Deep Wave Network for Modeling Multi-Scale Physical Dynamics

cs.LG updates on arXiv.org

Alexander I. Khrabry, Edward A. Startsev, Andrew T. Powis, Igor D. Kaganovich

May 7, 2026, 12:00 AM

arXiv:2605.04198v1 Announce Type: new Abstract: Performance of deep learning models is strongly governed by architectural capacity, with width and depth as primary controls. However, in physical-science applications, models are often compared at a single fixed size or by separating accuracy and computational cost, which can be misleading since architectures exhibit different accuracy-cost scaling as width and depth vary. This issue is particularly relevant for U-Net-type encoder-decoder models, widely used for multi-scale gas, fluid, and plasma dynamics due to their ability to represent features across spatial scales. A U-Net constructs a multi-resolution representation via an encoder that progressively reduces spatial resolution, followed by a decoder that restores it for prediction. Skip connections link corresponding encoder and decoder features, preserving fine-scale information and improving optimization. In practice, U-Net width is routinely tuned, while depth is typically kept fixed (a set number of down/up-sampling stages with few convolutions per stage), limiting systematic exploration of depth for improving the accuracy-cost trade-off. We address this limitation by increasing effective depth through stacking multiple encoder-decoder "waves" in series, with skip connections both within and across waves to enable progressive cross-scale refinement.
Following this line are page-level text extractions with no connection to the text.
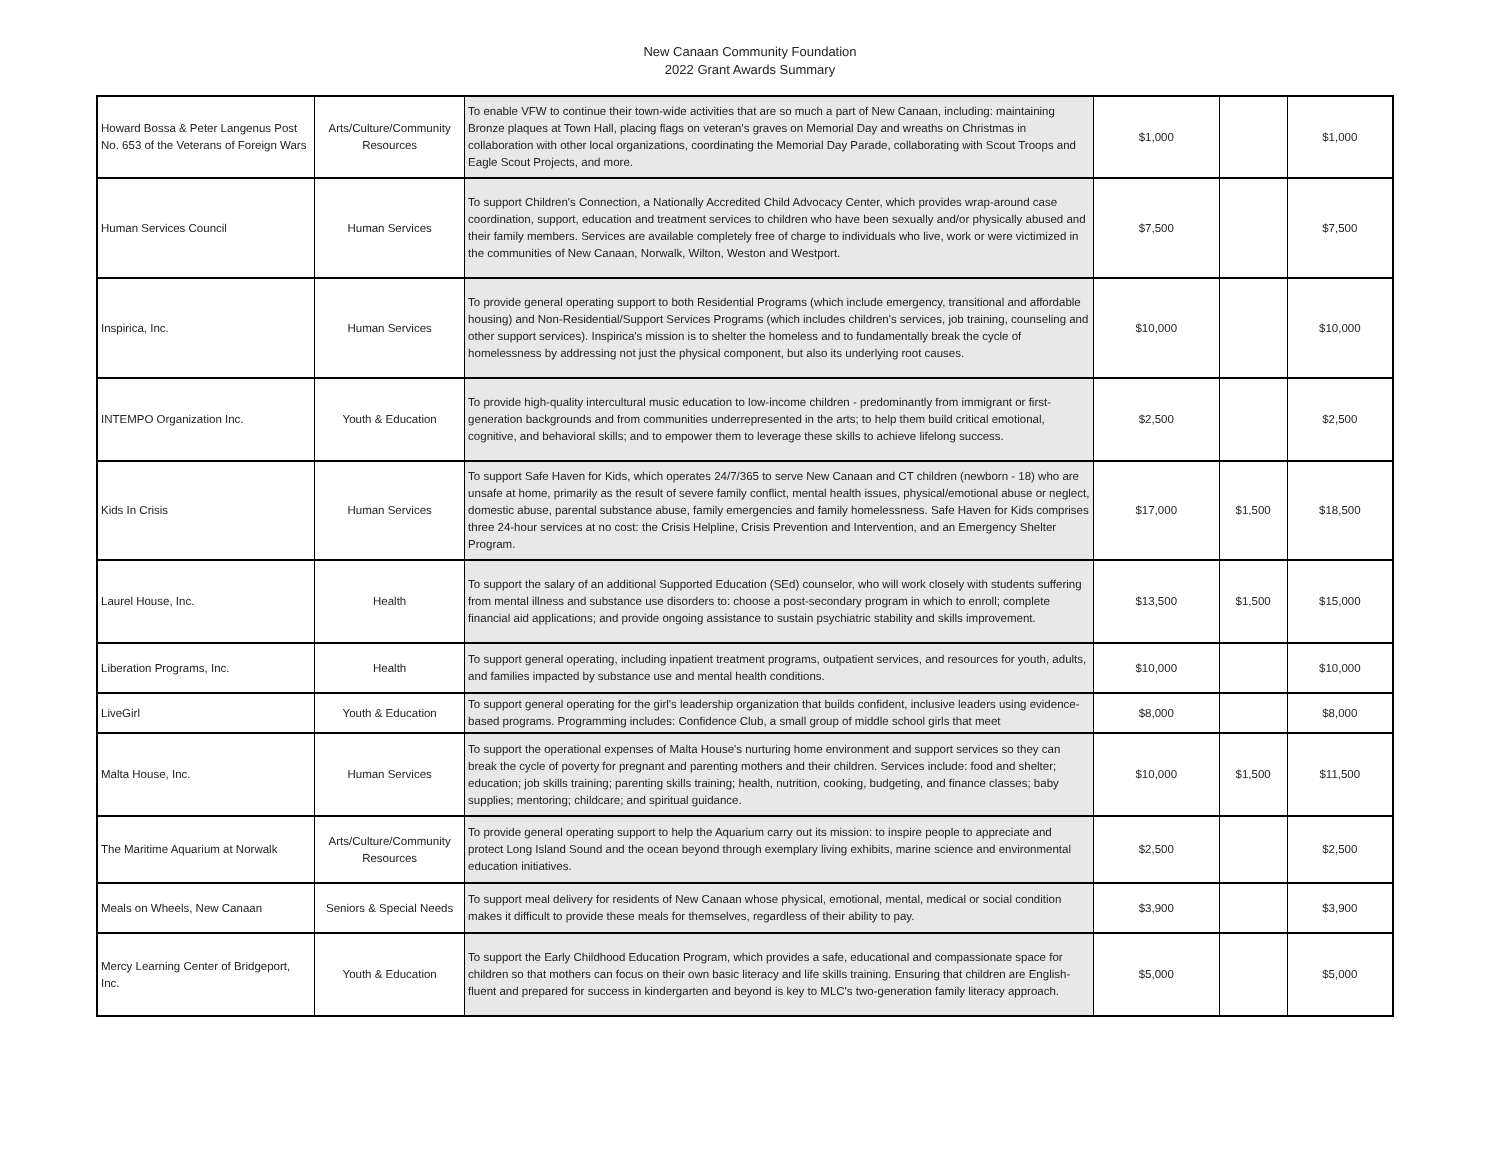New Canaan Community Foundation
2022 Grant Awards Summary
| Howard Bossa & Peter Langenus Post No. 653 of the Veterans of Foreign Wars | Arts/Culture/Community Resources | To enable VFW to continue their town-wide activities that are so much a part of New Canaan, including: maintaining Bronze plaques at Town Hall, placing flags on veteran's graves on Memorial Day and wreaths on Christmas in collaboration with other local organizations, coordinating the Memorial Day Parade, collaborating with Scout Troops and Eagle Scout Projects, and more. | $1,000 | | $1,000 |
| Human Services Council | Human Services | To support Children's Connection, a Nationally Accredited Child Advocacy Center, which provides wrap-around case coordination, support, education and treatment services to children who have been sexually and/or physically abused and their family members. Services are available completely free of charge to individuals who live, work or were victimized in the communities of New Canaan, Norwalk, Wilton, Weston and Westport. | $7,500 | | $7,500 |
| Inspirica, Inc. | Human Services | To provide general operating support to both Residential Programs (which include emergency, transitional and affordable housing) and Non-Residential/Support Services Programs (which includes children's services, job training, counseling and other support services). Inspirica's mission is to shelter the homeless and to fundamentally break the cycle of homelessness by addressing not just the physical component, but also its underlying root causes. | $10,000 | | $10,000 |
| INTEMPO Organization Inc. | Youth & Education | To provide high-quality intercultural music education to low-income children - predominantly from immigrant or first-generation backgrounds and from communities underrepresented in the arts; to help them build critical emotional, cognitive, and behavioral skills; and to empower them to leverage these skills to achieve lifelong success. | $2,500 | | $2,500 |
| Kids In Crisis | Human Services | To support Safe Haven for Kids, which operates 24/7/365 to serve New Canaan and CT children (newborn - 18) who are unsafe at home, primarily as the result of severe family conflict, mental health issues, physical/emotional abuse or neglect, domestic abuse, parental substance abuse, family emergencies and family homelessness. Safe Haven for Kids comprises three 24-hour services at no cost: the Crisis Helpline, Crisis Prevention and Intervention, and an Emergency Shelter Program. | $17,000 | $1,500 | $18,500 |
| Laurel House, Inc. | Health | To support the salary of an additional Supported Education (SEd) counselor, who will work closely with students suffering from mental illness and substance use disorders to: choose a post-secondary program in which to enroll; complete financial aid applications; and provide ongoing assistance to sustain psychiatric stability and skills improvement. | $13,500 | $1,500 | $15,000 |
| Liberation Programs, Inc. | Health | To support general operating, including inpatient treatment programs, outpatient services, and resources for youth, adults, and families impacted by substance use and mental health conditions. | $10,000 | | $10,000 |
| LiveGirl | Youth & Education | To support general operating for the girl's leadership organization that builds confident, inclusive leaders using evidence-based programs. Programming includes: Confidence Club, a small group of middle school girls that meet | $8,000 | | $8,000 |
| Malta House, Inc. | Human Services | To support the operational expenses of Malta House's nurturing home environment and support services so they can break the cycle of poverty for pregnant and parenting mothers and their children. Services include: food and shelter; education; job skills training; parenting skills training; health, nutrition, cooking, budgeting, and finance classes; baby supplies; mentoring; childcare; and spiritual guidance. | $10,000 | $1,500 | $11,500 |
| The Maritime Aquarium at Norwalk | Arts/Culture/Community Resources | To provide general operating support to help the Aquarium carry out its mission: to inspire people to appreciate and protect Long Island Sound and the ocean beyond through exemplary living exhibits, marine science and environmental education initiatives. | $2,500 | | $2,500 |
| Meals on Wheels, New Canaan | Seniors & Special Needs | To support meal delivery for residents of New Canaan whose physical, emotional, mental, medical or social condition makes it difficult to provide these meals for themselves, regardless of their ability to pay. | $3,900 | | $3,900 |
| Mercy Learning Center of Bridgeport, Inc. | Youth & Education | To support the Early Childhood Education Program, which provides a safe, educational and compassionate space for children so that mothers can focus on their own basic literacy and life skills training. Ensuring that children are English-fluent and prepared for success in kindergarten and beyond is key to MLC's two-generation family literacy approach. | $5,000 | | $5,000 |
We call this architecture a Deep Wave Network (DW-Net). Training data, optimization, and schedules are kept identical across models. Instead of evaluating single configurations, we train multiple width variants of each architecture and compare accuracy vs. GPU time Pareto fronts. Across several 2D and 3D flow benchmarks, DW-Net models consistently improve the Pareto frontier over single-wave U-Nets, achieving higher accuracy at matched cost or similar accuracy at reduced cost, and reaching low-error regimes with up to 3x less training time under identical training settings.